▶ _Text to read_:
Radin is right to point out the problems of confirmation bias, the tendency we all have to notice and to look for what confirms our beliefs, and to ignore, not look for, or undervalue the relevance of what contradicts our beliefs. He warns us that “we cannot fully trust fascinating psychic stories reported by groups that expect such things to occur, unless they also demonstrate that they are aware of, know how to, and did control for expectation biases.” Radin writes: “Because of the confirmation bias, skeptics who review a body of psi experiments are likely to select for review only the few studies that confirm their prior expectations” (p. 238).
Radin does have a legitimate gripe that the media are likely to represent psi with stories about celebrity “psychics” like Uri Geller and his arch-critic James Randi. Radin’s concern is that such stories bias the public about psi research. I think Radin’s biases overtook him when he decided that Geller and Randi are “so irrelevant to the scientific evaluation of psi that not a single experiment involving either person is included among the thousands of studies reviewed” (p. 240). Randi’s evaluation of the Stanford Research Institute’s processes, by which physicists Russell Targ and Hal Puthoff evaluated Geller’s alleged PK abilities, is instructive. Randi’s critique of the so-called Geller effect illustrates Radin’s point about how the strong belief in something can affect the scientist’s perception and lower his or her guard when testing for paranormal powers. Geller used a variety of tricks to create the illusion that he was able to do such things as bend metal spoons with his mind. Randi, an expert in the art of deception, was able to detect these tricks, but rather than admit that their work had been discredited, Puthoff and Targ went on the offensive and accused Randi of not being fair. Geller even sued Randi, rather than admit he was a fraud. Geller lost the lawsuit, but the story of Geller and Randi should have been told by Radin, lest he be accused of being selective in his presentation of evidence and ignoring all the evidence that counts against the psi hypothesis.
Radin should also have included Randi’s participation in Project Alpha. What happened at the McDonnell Lab at Washington University in St. Louis under the direction of physics professor Peter R. Phillips is illustrative of one of the serious problems that has plagued parapsychology from its beginnings. The subjects in the experiments on “psychokinetic metal bending (PKMB) by children” systematically cheated and deceived the professor for about four years. Randi had taught them how to use trickery to make it look like they possessed PK powers. Randi is a student of science, a careful and trusted observer, and an expert on the art of deception. He may not be a scientist, but he has proven beyond a doubt that, if it’s the truth you’re after, having a magician in the psi lab is a good idea.

▶ _Raw data_:
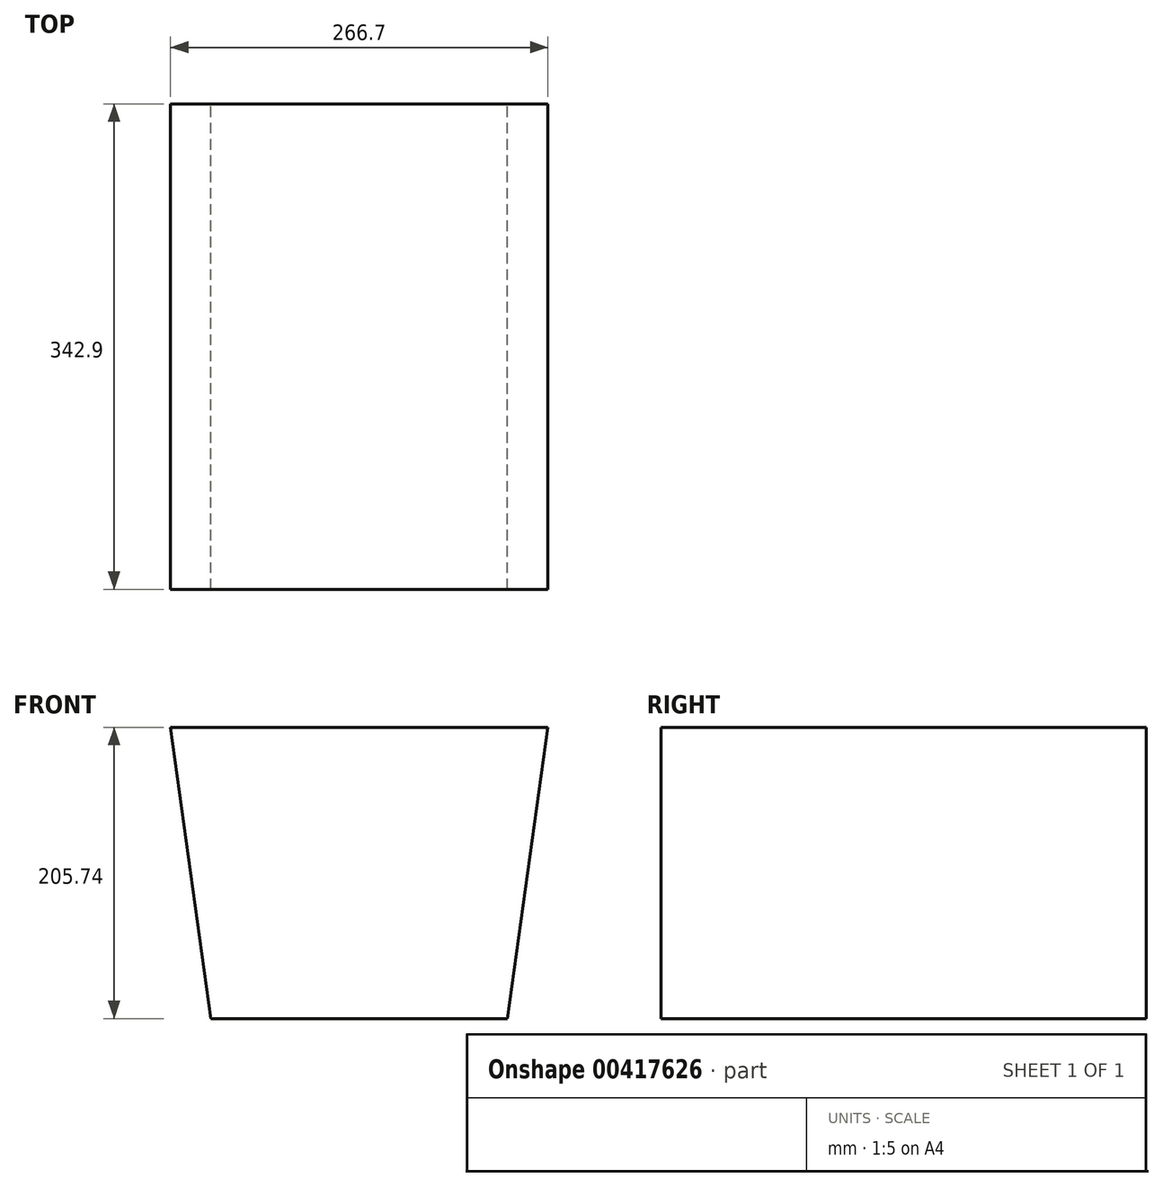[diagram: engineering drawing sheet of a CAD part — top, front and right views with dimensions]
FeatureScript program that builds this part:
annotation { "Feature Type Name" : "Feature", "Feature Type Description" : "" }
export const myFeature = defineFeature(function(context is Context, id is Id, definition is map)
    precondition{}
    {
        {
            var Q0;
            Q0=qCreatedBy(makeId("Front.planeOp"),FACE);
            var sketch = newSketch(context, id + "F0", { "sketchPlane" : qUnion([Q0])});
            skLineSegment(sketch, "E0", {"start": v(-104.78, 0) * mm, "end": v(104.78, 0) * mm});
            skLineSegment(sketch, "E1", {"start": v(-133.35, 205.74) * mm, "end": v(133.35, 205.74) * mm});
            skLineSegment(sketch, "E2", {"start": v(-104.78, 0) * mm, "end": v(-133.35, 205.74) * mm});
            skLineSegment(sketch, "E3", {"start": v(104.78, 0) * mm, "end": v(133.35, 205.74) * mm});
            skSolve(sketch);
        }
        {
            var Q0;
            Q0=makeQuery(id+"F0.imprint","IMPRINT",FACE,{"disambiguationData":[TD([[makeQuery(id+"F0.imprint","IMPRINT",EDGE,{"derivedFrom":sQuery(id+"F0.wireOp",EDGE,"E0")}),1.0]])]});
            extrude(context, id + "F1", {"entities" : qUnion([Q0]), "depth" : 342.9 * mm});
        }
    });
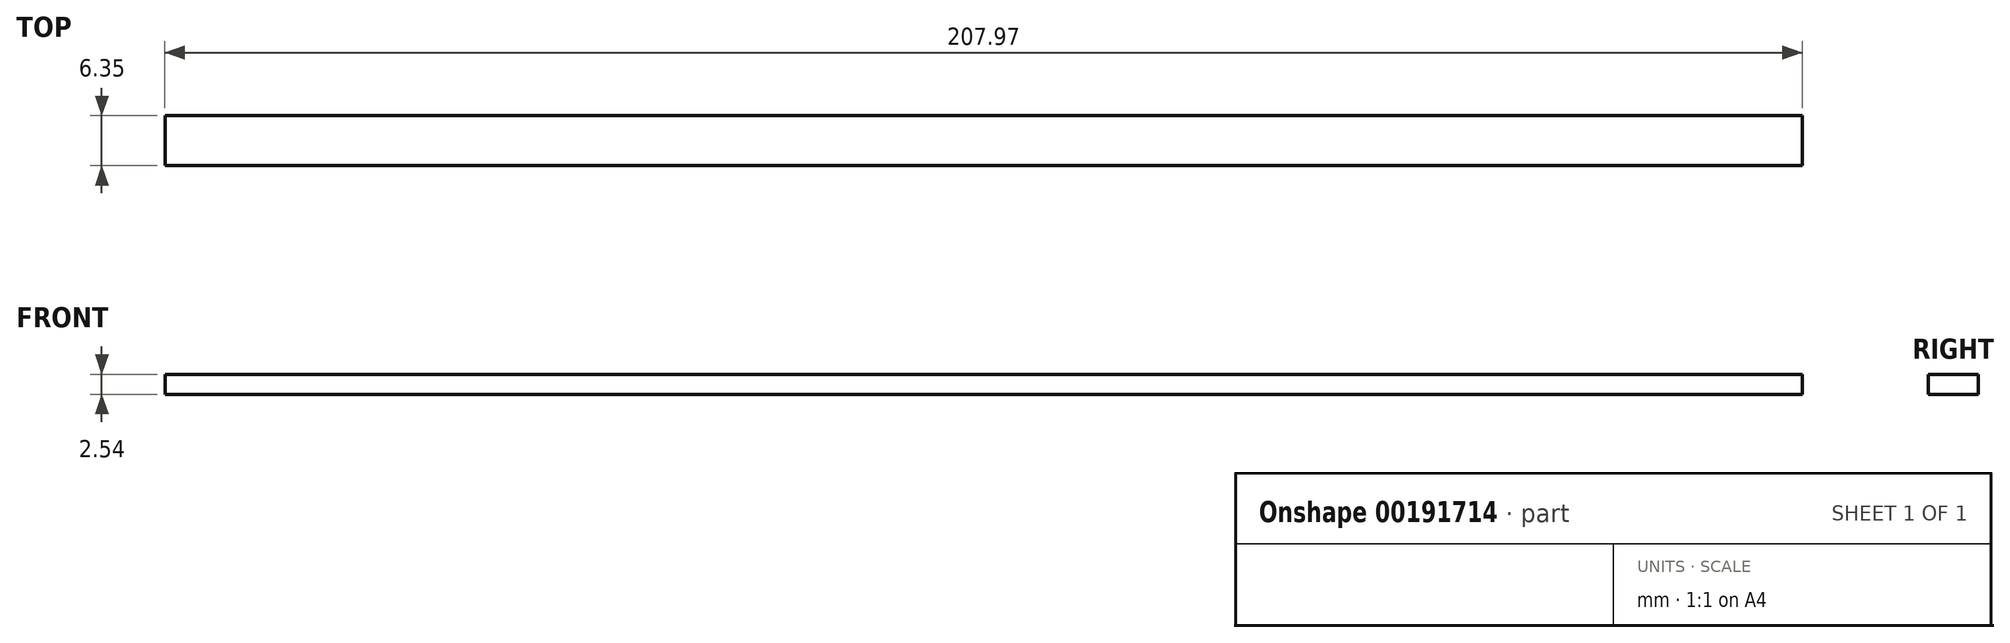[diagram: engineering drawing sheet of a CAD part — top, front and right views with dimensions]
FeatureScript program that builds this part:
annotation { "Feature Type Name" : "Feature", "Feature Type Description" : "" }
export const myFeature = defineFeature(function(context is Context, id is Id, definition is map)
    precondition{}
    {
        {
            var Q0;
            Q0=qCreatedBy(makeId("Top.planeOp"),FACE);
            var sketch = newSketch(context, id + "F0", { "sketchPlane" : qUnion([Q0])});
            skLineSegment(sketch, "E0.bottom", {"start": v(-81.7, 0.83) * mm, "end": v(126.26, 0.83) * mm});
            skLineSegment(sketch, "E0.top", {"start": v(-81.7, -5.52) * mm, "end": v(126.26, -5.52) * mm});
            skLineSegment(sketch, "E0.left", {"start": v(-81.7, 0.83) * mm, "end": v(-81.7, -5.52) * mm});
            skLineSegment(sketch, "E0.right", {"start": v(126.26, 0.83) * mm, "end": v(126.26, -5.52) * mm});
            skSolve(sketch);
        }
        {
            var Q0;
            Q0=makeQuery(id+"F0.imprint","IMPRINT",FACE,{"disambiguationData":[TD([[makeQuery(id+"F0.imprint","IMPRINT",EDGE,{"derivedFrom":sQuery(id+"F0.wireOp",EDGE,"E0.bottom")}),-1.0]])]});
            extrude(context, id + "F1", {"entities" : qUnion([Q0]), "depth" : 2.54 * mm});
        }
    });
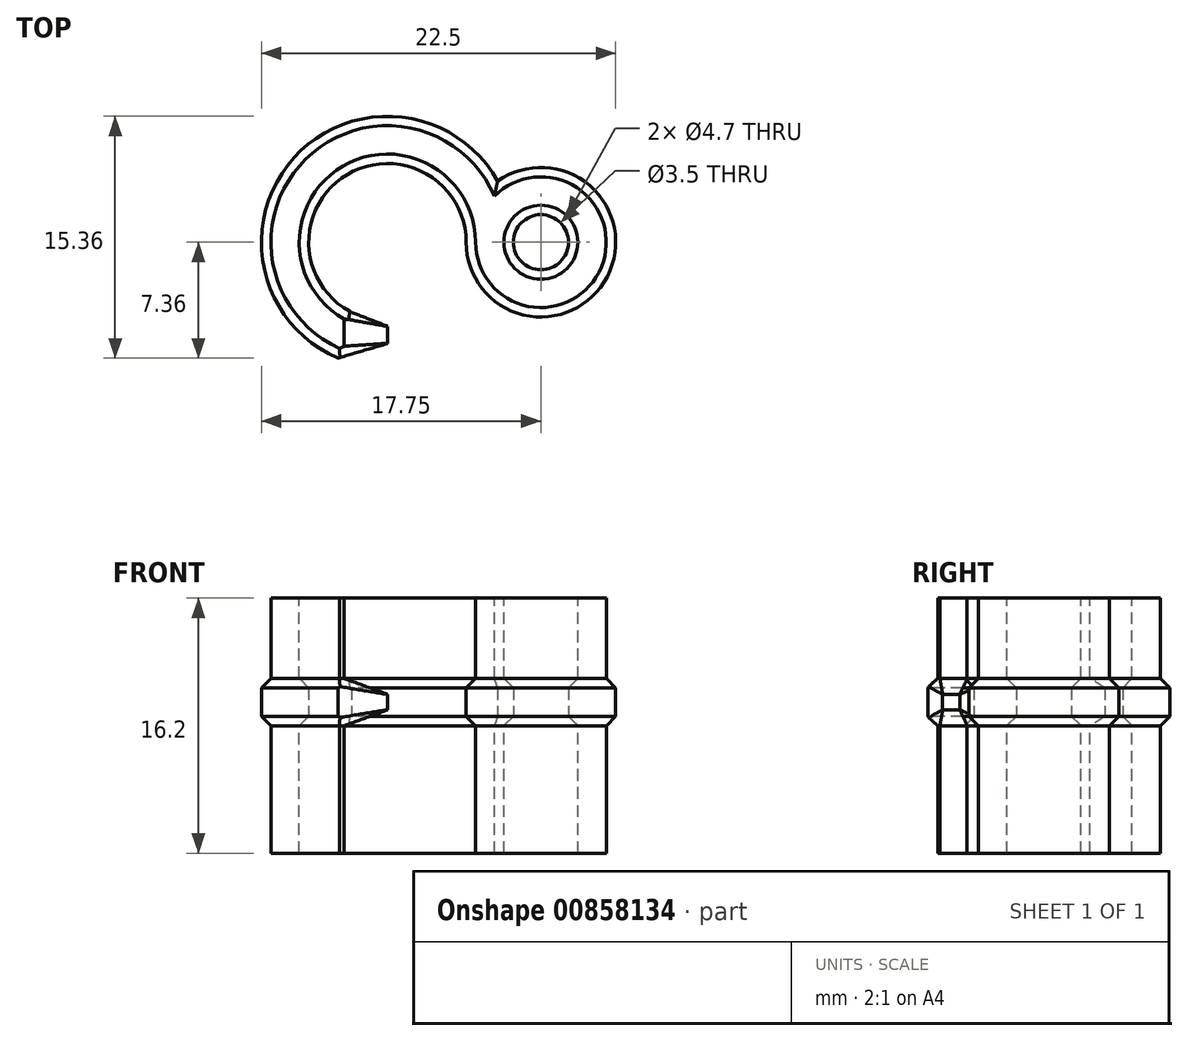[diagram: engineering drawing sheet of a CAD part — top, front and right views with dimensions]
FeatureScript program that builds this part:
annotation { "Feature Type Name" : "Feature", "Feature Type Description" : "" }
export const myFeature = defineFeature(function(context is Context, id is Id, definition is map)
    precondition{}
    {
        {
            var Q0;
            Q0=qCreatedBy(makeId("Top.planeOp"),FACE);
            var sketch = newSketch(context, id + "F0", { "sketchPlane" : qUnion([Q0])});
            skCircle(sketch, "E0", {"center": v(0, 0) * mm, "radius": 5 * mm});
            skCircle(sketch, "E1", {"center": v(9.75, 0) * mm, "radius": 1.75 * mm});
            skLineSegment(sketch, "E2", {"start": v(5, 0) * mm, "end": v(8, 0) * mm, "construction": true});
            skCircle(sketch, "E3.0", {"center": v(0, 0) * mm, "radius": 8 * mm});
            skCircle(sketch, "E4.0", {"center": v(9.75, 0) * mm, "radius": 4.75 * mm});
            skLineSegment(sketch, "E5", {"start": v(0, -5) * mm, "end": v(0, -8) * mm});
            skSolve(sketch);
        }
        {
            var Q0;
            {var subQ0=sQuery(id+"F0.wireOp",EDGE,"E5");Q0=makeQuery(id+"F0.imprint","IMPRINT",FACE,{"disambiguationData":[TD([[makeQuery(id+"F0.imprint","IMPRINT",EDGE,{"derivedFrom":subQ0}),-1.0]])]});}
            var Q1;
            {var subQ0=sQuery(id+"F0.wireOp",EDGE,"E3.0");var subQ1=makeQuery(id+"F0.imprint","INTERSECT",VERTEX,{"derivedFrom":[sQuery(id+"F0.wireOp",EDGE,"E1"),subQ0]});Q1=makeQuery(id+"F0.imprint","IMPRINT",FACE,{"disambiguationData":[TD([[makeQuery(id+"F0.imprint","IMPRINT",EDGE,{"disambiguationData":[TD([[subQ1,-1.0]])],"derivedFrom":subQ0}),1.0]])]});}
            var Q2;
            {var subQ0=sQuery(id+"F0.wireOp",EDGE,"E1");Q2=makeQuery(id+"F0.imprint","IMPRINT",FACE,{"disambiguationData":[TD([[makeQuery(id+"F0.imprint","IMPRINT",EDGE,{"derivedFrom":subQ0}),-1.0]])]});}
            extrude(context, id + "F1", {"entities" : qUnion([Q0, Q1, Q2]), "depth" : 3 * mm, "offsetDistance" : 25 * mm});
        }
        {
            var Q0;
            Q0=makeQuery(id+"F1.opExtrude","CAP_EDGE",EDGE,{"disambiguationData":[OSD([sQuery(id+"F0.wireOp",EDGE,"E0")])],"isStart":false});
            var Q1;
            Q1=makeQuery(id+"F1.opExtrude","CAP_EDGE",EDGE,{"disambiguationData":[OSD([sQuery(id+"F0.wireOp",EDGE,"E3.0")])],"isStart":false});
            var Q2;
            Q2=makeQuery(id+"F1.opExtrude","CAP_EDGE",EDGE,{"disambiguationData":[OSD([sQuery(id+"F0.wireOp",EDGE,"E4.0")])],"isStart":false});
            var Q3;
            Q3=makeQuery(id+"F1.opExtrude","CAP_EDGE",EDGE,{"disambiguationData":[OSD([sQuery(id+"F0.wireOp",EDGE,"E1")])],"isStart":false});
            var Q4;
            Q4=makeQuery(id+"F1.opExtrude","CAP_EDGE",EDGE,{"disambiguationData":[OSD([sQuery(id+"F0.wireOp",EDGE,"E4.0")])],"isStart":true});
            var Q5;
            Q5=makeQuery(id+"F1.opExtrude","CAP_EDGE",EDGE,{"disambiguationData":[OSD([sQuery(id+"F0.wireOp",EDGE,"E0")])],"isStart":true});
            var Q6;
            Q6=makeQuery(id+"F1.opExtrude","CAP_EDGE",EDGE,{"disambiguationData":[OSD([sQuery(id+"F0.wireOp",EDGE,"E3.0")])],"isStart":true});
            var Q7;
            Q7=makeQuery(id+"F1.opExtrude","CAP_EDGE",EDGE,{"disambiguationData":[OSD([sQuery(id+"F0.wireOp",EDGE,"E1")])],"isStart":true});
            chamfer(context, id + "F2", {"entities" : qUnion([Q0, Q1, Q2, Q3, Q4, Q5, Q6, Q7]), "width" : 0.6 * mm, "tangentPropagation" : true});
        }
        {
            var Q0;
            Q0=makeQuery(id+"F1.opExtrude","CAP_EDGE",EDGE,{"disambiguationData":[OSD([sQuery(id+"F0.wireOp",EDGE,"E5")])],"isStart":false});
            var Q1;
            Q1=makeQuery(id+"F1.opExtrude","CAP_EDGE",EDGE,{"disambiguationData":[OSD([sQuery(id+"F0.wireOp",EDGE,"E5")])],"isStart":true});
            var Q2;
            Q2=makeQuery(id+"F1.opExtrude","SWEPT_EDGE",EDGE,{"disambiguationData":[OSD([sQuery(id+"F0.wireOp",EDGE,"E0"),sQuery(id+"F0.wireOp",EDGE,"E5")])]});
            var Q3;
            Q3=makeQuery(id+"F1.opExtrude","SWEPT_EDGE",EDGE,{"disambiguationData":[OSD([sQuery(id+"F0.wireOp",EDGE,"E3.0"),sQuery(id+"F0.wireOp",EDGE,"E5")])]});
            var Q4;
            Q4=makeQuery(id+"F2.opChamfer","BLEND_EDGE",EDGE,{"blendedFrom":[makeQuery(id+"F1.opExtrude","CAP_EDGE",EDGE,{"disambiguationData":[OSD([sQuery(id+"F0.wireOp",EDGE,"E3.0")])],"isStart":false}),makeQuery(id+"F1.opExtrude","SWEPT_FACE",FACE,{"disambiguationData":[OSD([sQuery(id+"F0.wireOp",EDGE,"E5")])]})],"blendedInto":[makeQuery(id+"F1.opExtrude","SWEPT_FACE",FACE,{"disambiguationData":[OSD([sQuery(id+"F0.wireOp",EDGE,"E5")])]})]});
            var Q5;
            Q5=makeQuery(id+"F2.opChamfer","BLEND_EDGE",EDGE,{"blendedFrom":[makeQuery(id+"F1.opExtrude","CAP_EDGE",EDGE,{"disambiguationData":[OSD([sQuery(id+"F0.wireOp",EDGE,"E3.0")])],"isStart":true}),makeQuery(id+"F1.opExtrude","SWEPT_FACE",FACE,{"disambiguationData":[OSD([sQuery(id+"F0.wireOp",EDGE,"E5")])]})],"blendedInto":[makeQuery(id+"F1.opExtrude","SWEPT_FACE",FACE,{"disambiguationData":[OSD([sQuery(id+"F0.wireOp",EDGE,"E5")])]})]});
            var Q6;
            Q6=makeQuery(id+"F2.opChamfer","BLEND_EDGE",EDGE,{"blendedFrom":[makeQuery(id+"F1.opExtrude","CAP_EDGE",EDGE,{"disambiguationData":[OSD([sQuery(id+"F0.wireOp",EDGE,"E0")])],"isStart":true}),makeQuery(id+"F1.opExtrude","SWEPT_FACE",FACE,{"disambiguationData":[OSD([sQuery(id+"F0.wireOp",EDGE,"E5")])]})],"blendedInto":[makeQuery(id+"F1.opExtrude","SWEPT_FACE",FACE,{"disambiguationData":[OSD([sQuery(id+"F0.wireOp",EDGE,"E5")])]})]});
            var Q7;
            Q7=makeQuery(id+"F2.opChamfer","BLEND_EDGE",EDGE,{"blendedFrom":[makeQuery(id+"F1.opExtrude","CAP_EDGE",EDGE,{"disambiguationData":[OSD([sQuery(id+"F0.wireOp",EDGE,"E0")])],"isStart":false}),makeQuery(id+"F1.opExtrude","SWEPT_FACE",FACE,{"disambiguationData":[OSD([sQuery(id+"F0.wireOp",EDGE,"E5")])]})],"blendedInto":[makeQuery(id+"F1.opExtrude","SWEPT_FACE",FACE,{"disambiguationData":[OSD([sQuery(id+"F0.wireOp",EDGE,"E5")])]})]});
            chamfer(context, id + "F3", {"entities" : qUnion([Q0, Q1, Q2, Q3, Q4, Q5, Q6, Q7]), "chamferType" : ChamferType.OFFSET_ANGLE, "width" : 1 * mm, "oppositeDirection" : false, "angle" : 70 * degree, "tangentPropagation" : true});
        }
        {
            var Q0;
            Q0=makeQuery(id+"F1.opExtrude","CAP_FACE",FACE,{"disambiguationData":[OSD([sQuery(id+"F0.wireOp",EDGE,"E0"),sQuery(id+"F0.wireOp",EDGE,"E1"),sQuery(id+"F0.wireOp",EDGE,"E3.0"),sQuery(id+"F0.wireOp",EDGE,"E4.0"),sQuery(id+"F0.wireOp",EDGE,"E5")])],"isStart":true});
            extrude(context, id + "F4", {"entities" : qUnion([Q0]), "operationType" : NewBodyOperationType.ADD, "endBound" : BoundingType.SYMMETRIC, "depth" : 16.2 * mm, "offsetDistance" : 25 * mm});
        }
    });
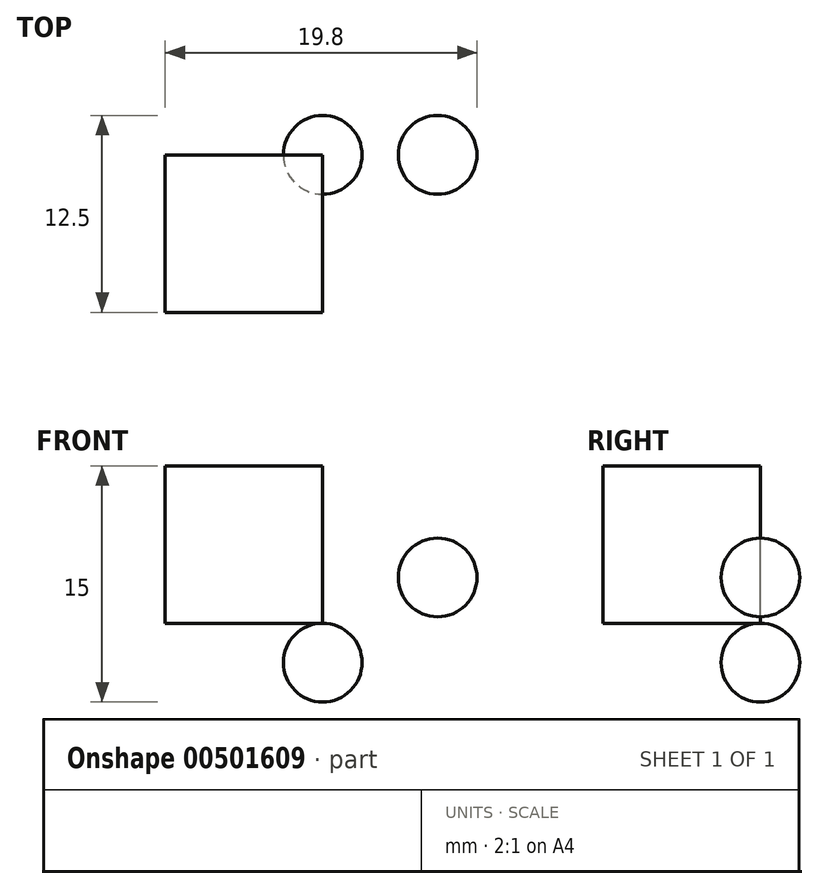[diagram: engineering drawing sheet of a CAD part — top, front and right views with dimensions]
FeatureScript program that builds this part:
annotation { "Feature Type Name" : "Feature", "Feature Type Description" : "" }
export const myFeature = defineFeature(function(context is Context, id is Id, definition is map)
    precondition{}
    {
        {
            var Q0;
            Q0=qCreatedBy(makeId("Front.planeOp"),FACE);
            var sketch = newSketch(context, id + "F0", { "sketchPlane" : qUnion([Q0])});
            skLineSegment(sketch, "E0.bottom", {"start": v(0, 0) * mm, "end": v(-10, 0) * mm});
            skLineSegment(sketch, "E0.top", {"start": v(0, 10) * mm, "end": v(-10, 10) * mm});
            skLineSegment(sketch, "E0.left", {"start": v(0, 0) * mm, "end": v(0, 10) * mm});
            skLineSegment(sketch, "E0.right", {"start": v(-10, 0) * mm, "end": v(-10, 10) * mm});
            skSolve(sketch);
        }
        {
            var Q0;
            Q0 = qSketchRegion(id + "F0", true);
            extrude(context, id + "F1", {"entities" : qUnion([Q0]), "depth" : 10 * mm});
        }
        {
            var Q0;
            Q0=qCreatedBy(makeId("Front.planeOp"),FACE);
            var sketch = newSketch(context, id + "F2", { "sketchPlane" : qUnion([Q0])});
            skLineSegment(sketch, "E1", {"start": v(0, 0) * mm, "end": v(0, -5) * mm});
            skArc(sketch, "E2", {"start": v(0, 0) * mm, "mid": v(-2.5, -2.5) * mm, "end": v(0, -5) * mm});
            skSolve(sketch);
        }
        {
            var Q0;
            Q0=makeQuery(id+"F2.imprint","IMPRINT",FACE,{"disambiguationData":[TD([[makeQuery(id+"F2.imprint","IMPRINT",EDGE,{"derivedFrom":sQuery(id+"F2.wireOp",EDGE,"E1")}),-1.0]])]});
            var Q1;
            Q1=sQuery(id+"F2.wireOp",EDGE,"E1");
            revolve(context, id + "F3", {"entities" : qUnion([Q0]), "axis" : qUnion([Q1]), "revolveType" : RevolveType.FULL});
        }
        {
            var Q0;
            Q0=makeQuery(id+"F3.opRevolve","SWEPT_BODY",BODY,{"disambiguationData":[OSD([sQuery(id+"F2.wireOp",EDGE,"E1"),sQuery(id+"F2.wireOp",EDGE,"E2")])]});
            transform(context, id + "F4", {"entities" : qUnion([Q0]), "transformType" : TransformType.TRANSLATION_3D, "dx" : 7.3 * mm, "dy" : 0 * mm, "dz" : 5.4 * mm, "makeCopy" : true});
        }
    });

▶ _Exercises to complete_:
#1 Rewrite everything from "Radin should also" down to "a good idea." in the critique of Radin's psi book, changing "magician" to "conjurer".
#2 Write the next paragraph of the critique of Radin's psi book, picking up after its final sentence.

▶ _Exercise results_:
#1
Radin should also have included Randi’s participation in Project Alpha. What happened at the McDonnell Lab at Washington University in St. Louis under the direction of physics professor Peter R. Phillips is illustrative of one of the serious problems that has plagued parapsychology from its beginnings. The subjects in the experiments on “psychokinetic metal bending (PKMB) by children” systematically cheated and deceived the professor for about four years. Randi had taught them how to use trickery to make it look like they possessed PK powers. Randi is a student of science, a careful and trusted observer, and an expert on the art of deception. He may not be a scientist, but he has proven beyond a doubt that, if it’s the truth you’re after, having a conjurer in the psi lab is a good idea.

#2
Radin also discusses hindsight bias, the way our judgment of how we had judged something in the past changes in light of new information and deceives us into thinking that our original judgment was in tune with the new information even though it wasn’t. Radin gives the example of a person who is originally very impressed with the results of a telepathy experiment and who later hears a rumor that the study was flawed. “Hindsight bias will covertly reconstruct our memory so that we begin to recall that we were actually not at all impressed by the experiment in the first place” (p. 240). We should remember, however, that sometimes we change our mind about an experiment because after hearing a rumor that it was flawed, we take the time to investigate it and find that it really was flawed. It is true that sometimes we see things only because we’re primed to see them by others, even though those things aren’t really there (as in many examples of so-called backmasking in popular music). It is also true that sometimes we are able to see things at first only because someone directs our attention in a certain way that allows us to see what is actually there.
Radin seems to confuse hindsight bias with communal reinforcement. He notes that if we’re repeatedly exposed to stories about angels and aliens on television, this will “boost our confidence in those ideas, completely independently of whether those stories are true” (p. 240). The same might be said of psychics and psychic ability.
Radin relates his discussion of hindsight bias to his belief that scientific ideas go through four (or five, see p. 240) stages, discussed at the beginning of his book. He thinks stage four for psi will be when “everyone thinks that he or she thought of it first” (p. 230). I guess he thinks that once skeptics see that the evidence is in favor of psi, we will change our minds and claim we knew it all along. He doesn’t seem to take seriously the notion that some of the criticisms of skeptics could be fatal to the psi enterprise.
In any case, recent research on hindsight bias indicates that it plays a positive role in memory reconstruction. Ulrich Hoffrage, Ph.D., in an article titled “Hindsight Bias: A By-Product of Knowledge Updating?” argues that hindsight bias “is a cheap price we have to pay for a much larger gain: a well functioning memory that is able to forget what we do not need, such as outdated knowledge, and constantly updates our knowledge by increasing the accuracy of our inferences” (Journal of Experimental Psychology: Learning, Memory and Cognition, Vol. 26, No. 3.).
Next, Radin takes up mediated evidence, data that is filtered through others rather than being the result of first-hand experience. Edited information is always selective and biased. Radin says: “we should always be wary of scientific evidence presented in the brief formats available on television shows” (p. 241). We should always seek “multiple sources of similar information and see if the evidence converges.” The natural tendency, however, is to turn the channel if we don’t like what we’re hearing. If we like what we’re hearing, we feel no need to investigate further: the data confirm our bias.
Radin also discusses the sleeper effect, a memory distortion involving separating the source of data from the data itself, which allows data from a questionable or unreliable source to be remembered as good data, or data from a reliable source to be remembered as questionable.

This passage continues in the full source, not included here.